Le CFJ considère ces transferts comme une violation grave de la loi tunisienne, selon laquelle un détenu ne peut être transféré vers un autre établissement pénitentiaire qu’après la décision finale et exécutoire d’un tribunal. Étant donné que les sentences prononcées contre ces personnes ne sont pas définitives – elles ont été rendues uniquement par des tribunaux de première instance – les autorités les traitent comme si elles étaient irrévocablement condamnées, ce qui témoigne d’un mépris total pour les procédures légales requises.
Le comité condamne également ces mesures pour avoir violé plusieurs traités internationaux ratifiés par la Tunisie, notamment l’article 7 du Pacte international relatif aux droits civils et politiques interdisant la torture ainsi que les traitements cruels, inhumains ou dégradants, et l’article 14 garantissant le droit à un procès équitable, bafoué par l’obstruction apportée à la communication avec les avocats. Ces actions violent également la règle 59 des Règles Nelson Mandela relatives au traitement des détenus, selon laquelle les prisonniers doivent être incarcérés dans un lieu aussi proche que possible de leur domicile, ainsi que la Déclaration relative à la protection de toutes les personnes contre les disparitions forcées.
Le CFJ alerte sur les risques de mauvais traitements et de représailles intentionnelles, particulièrement contre les détenus âgés ou souffrant de maladies chroniques. Le comité souligne que cette politique punitive vise à altérer leur santé physique et mentale, à les isoler du soutien familial et juridique, et finalement à briser leur résistance psychologique, ce qui contredit entièrement les principes d’humanité et les normes internationales des droits humains.

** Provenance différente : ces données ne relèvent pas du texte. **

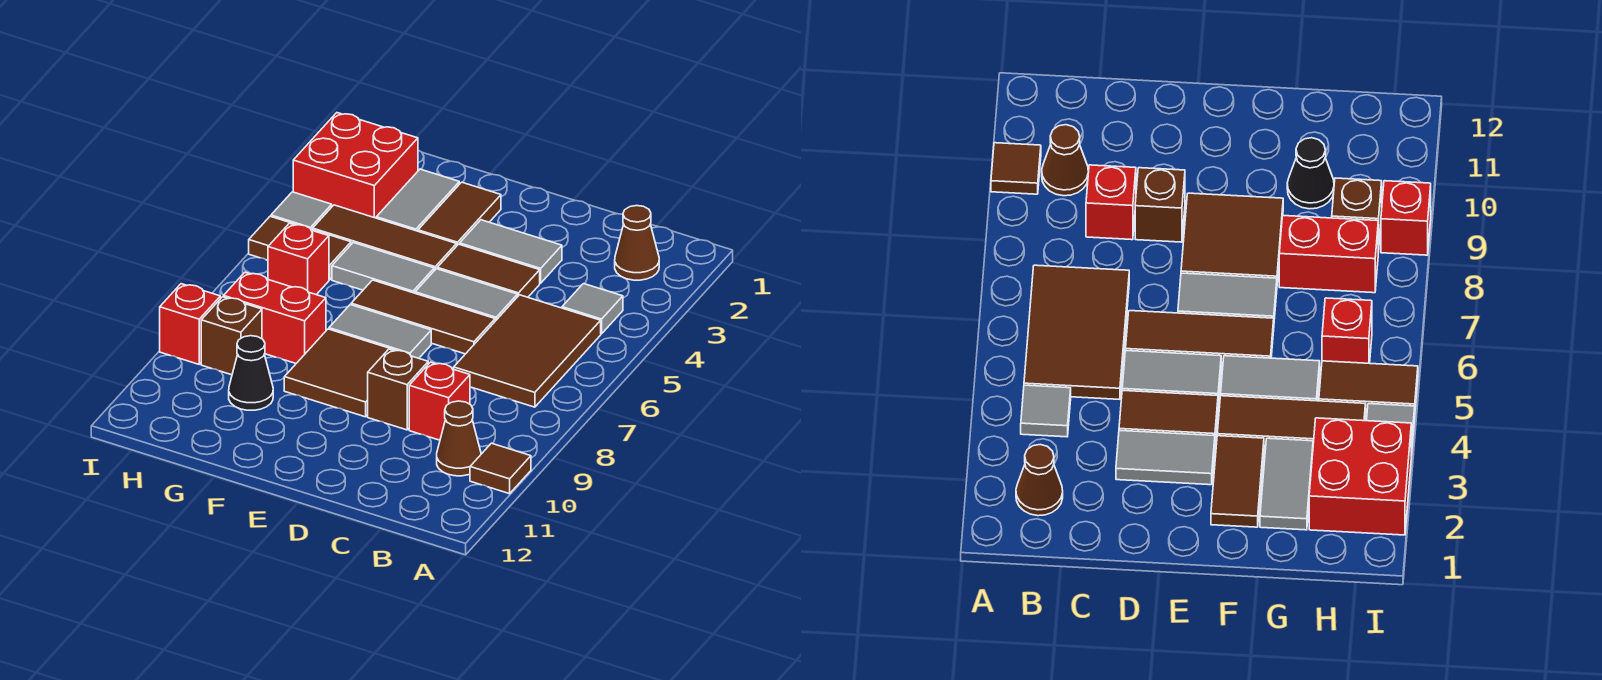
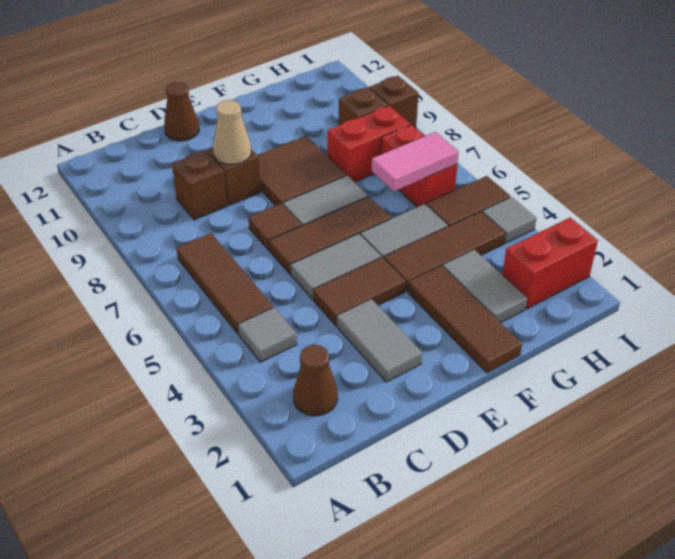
brown 1x1 tile [470,443,531,494] -> brown 1x1 tile moved to [248,204,301,250]
brown 2x3 tile [454,295,601,407] -> brown 1x3 tile [176,233,273,334]
brown 1x1 cone [437,401,481,476] -> brown 1x1 cone moved to [164,82,199,141]
red 1x1 brick [409,362,470,440] -> brown 1x1 brick [172,151,227,220]
grey 1x2 tile [460,220,562,283] -> grey 1x2 tile turned to [337,299,422,382]
none -> tan 1x1 cone [213,100,251,164]
brown 1x2 tile [418,182,501,245] -> brown 1x3 tile [408,266,522,373]
none -> pink 1x2 tile [372,132,459,191]
black 1x1 cone [229,336,273,410] -> none
red 2x2 brick [293,113,418,218] -> red 1x2 brick [502,218,598,309]
red 1x1 brick [268,223,329,295] -> red 1x2 brick [381,125,457,207]
red 1x1 brick [160,284,220,364] -> brown 1x1 brick [369,76,418,128]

Le CFJ insiste également sur le fait que ces transferts s’opèrent en l’absence totale de surveillance indépendante des prisons, et sans permettre aux avocats de rencontrer leurs clients ou d’avoir accès aux conditions de détention, ce qui augmente encore le risque d’autres violations impunies et confirme que cet environnement non contrôlé encourage la poursuite des abus contre les détenus politiques sans crainte de sanctions.
Ainsi, le CFJ appelle la communauté internationale et les organismes spécialisés des Nations Unies – en particulier le Haut-Commissariat des Nations Unies aux droits de l’homme, le Rapporteur spécial sur la torture et le Groupe de travail sur la détention arbitraire – à intervenir immédiatement pour mettre un terme à ces violations graves et exercer des pressions sur les autorités tunisiennes afin qu’elles respectent leurs engagements internationaux et lancent des enquêtes indépendantes et impartiales sur les abus signalés dans les prisons.
En même temps, le CFJ tient pleinement responsable les autorités tunisiennes – et en particulier le Directeur général de l’administration des prisons et de la réforme – de la sécurité physique et mentale des détenus. Le comité exige des garanties réelles pour la protection de leurs droits fondamentaux, notamment le droit aux visites familiales et des avocats, des soins médicaux appropriés, des conditions de détention dignes, ainsi que l’arrêt immédiat des politiques de transferts arbitraires.